L’IC e la comunità scientifica globale mancano di campioni clinici o di una comprensione completa dei dati epidemiologici dai primi casi di COVID-19. Se ottenessimo informazioni sui primi casi che identificato un luogo di interesse o di esposizione professionale, questo potrebbe alterare la nostra valutazione delle ipotesi sarebbe necessaria la cooperazione della Cina per raggiungere una valutazione conclusiva delle origini di COVID-19. Pechino, tuttavia, continua a ostacolare l’indagine globale, a resistere alla condivisione di informazioni e ad accusare altri Paesi, compresi gli Stati Uniti.
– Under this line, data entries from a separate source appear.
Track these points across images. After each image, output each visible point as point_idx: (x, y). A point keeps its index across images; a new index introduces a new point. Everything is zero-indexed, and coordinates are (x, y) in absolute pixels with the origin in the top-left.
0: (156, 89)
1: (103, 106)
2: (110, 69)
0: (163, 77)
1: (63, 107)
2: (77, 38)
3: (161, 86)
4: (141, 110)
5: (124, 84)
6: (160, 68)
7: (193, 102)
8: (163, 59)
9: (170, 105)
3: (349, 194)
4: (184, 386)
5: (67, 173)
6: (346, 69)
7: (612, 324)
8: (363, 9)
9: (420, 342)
Queste azioni riflettono, in parte, l’incertezza del governo cinese su dove potrebbe portare un’indagine, nonché il sospetto che la comunità internazionale stia usando la questione per esercitare pressioni politiche sulla Cina.

La nota dolente resta la scarsa collaboratività dei cinesi, che non può essere considerata una prova. Lo stesso problema mise in difficoltà gli analisti dell’Oms, i quali comunque l’aprile scorso riconobbero che l’ipotesi della fuga da un laboratorio è «estremamente improbabile».